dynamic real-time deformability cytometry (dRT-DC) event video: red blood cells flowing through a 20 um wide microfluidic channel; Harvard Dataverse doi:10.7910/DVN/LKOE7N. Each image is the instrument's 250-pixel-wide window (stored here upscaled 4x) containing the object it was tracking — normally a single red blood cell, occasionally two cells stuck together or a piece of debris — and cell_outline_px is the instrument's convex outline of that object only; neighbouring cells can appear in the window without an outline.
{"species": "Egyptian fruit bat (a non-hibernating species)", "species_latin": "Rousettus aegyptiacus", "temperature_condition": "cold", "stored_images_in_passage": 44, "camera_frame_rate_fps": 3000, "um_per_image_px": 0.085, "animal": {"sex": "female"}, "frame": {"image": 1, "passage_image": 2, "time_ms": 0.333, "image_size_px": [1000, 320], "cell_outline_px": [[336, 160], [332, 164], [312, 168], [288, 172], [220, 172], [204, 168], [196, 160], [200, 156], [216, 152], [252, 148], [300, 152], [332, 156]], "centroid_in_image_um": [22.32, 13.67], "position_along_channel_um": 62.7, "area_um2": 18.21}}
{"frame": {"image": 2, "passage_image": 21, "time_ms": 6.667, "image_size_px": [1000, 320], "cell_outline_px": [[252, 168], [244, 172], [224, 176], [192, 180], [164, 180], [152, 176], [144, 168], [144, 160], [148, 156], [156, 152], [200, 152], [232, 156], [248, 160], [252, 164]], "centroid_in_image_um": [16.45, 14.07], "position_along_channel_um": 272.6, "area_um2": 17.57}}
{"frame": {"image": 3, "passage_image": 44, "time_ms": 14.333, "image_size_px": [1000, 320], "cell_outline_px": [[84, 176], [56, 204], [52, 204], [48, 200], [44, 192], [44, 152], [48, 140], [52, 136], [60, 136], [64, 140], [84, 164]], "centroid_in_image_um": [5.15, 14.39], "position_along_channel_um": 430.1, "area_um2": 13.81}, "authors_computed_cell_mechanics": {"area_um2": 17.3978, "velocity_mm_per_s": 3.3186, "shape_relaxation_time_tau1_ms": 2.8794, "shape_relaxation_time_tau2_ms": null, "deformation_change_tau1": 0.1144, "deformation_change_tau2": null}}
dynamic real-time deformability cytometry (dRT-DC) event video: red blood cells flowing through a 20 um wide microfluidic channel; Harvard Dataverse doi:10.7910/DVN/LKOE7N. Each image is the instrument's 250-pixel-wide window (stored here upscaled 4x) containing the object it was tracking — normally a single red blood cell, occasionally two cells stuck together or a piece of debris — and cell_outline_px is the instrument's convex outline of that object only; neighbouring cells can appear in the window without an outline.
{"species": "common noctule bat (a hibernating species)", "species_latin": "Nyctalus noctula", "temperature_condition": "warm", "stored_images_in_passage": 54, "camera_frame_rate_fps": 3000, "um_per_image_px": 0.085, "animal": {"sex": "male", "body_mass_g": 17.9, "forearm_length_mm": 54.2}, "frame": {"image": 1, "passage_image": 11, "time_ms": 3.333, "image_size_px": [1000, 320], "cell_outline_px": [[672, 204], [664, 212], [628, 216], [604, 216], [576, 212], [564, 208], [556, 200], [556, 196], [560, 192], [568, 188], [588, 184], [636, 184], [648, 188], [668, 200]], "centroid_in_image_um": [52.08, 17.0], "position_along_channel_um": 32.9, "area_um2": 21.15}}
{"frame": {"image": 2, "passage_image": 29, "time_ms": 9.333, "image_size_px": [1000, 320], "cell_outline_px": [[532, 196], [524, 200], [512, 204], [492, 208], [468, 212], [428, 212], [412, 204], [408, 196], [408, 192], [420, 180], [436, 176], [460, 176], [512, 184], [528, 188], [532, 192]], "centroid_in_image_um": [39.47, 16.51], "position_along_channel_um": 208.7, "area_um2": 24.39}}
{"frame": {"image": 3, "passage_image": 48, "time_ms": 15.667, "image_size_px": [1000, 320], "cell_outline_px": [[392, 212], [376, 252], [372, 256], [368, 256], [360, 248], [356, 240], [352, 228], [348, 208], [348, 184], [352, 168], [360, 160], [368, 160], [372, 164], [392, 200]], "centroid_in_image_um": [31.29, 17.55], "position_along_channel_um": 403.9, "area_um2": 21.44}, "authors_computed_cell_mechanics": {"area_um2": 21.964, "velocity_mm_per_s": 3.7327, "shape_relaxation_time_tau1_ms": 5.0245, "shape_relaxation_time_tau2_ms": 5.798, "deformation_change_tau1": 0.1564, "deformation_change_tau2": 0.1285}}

___

TO DO - Retype the material above, line by line, exactly.

THE OUTPUT -
dynamic real-time deformability cytometry (dRT-DC) event video: red blood cells flowing through a 20 um wide microfluidic channel; Harvard Dataverse doi:10.7910/DVN/LKOE7N. Each image is the instrument's 250-pixel-wide window (stored here upscaled 4x) containing the object it was tracking — normally a single red blood cell, occasionally two cells stuck together or a piece of debris — and cell_outline_px is the instrument's convex outline of that object only; neighbouring cells can appear in the window without an outline.
{"species": "Egyptian fruit bat (a non-hibernating species)", "species_latin": "Rousettus aegyptiacus", "temperature_condition": "cold", "stored_images_in_passage": 44, "camera_frame_rate_fps": 3000, "um_per_image_px": 0.085, "animal": {"sex": "female"}, "frame": {"image": 1, "passage_image": 2, "time_ms": 0.333, "image_size_px": [1000, 320], "cell_outline_px": [[336, 160], [332, 164], [312, 168], [288, 172], [220, 172], [204, 168], [196, 160], [200, 156], [216, 152], [252, 148], [300, 152], [332, 156]], "centroid_in_image_um": [22.32, 13.67], "position_along_channel_um": 62.7, "area_um2": 18.21}}
{"frame": {"image": 2, "passage_image": 21, "time_ms": 6.667, "image_size_px": [1000, 320], "cell_outline_px": [[252, 168], [244, 172], [224, 176], [192, 180], [164, 180], [152, 176], [144, 168], [144, 160], [148, 156], [156, 152], [200, 152], [232, 156], [248, 160], [252, 164]], "centroid_in_image_um": [16.45, 14.07], "position_along_channel_um": 272.6, "area_um2": 17.57}}
{"frame": {"image": 3, "passage_image": 44, "time_ms": 14.333, "image_size_px": [1000, 320], "cell_outline_px": [[84, 176], [56, 204], [52, 204], [48, 200], [44, 192], [44, 152], [48, 140], [52, 136], [60, 136], [64, 140], [84, 164]], "centroid_in_image_um": [5.15, 14.39], "position_along_channel_um": 430.1, "area_um2": 13.81}, "authors_computed_cell_mechanics": {"area_um2": 17.3978, "velocity_mm_per_s": 3.3186, "shape_relaxation_time_tau1_ms": 2.8794, "shape_relaxation_time_tau2_ms": null, "deformation_change_tau1": 0.1144, "deformation_change_tau2": null}}
dynamic real-time deformability cytometry (dRT-DC) event video: red blood cells flowing through a 20 um wide microfluidic channel; Harvard Dataverse doi:10.7910/DVN/LKOE7N. Each image is the instrument's 250-pixel-wide window (stored here upscaled 4x) containing the object it was tracking — normally a single red blood cell, occasionally two cells stuck together or a piece of debris — and cell_outline_px is the instrument's convex outline of that object only; neighbouring cells can appear in the window without an outline.
{"species": "common noctule bat (a hibernating species)", "species_latin": "Nyctalus noctula", "temperature_condition": "warm", "stored_images_in_passage": 54, "camera_frame_rate_fps": 3000, "um_per_image_px": 0.085, "animal": {"sex": "male", "body_mass_g": 17.9, "forearm_length_mm": 54.2}, "frame": {"image": 1, "passage_image": 11, "time_ms": 3.333, "image_size_px": [1000, 320], "cell_outline_px": [[672, 204], [664, 212], [628, 216], [604, 216], [576, 212], [564, 208], [556, 200], [556, 196], [560, 192], [568, 188], [588, 184], [636, 184], [648, 188], [668, 200]], "centroid_in_image_um": [52.08, 17.0], "position_along_channel_um": 32.9, "area_um2": 21.15}}
{"frame": {"image": 2, "passage_image": 29, "time_ms": 9.333, "image_size_px": [1000, 320], "cell_outline_px": [[532, 196], [524, 200], [512, 204], [492, 208], [468, 212], [428, 212], [412, 204], [408, 196], [408, 192], [420, 180], [436, 176], [460, 176], [512, 184], [528, 188], [532, 192]], "centroid_in_image_um": [39.47, 16.51], "position_along_channel_um": 208.7, "area_um2": 24.39}}
{"frame": {"image": 3, "passage_image": 48, "time_ms": 15.667, "image_size_px": [1000, 320], "cell_outline_px": [[392, 212], [376, 252], [372, 256], [368, 256], [360, 248], [356, 240], [352, 228], [348, 208], [348, 184], [352, 168], [360, 160], [368, 160], [372, 164], [392, 200]], "centroid_in_image_um": [31.29, 17.55], "position_along_channel_um": 403.9, "area_um2": 21.44}, "authors_computed_cell_mechanics": {"area_um2": 21.964, "velocity_mm_per_s": 3.7327, "shape_relaxation_time_tau1_ms": 5.0245, "shape_relaxation_time_tau2_ms": 5.798, "deformation_change_tau1": 0.1564, "deformation_change_tau2": 0.1285}}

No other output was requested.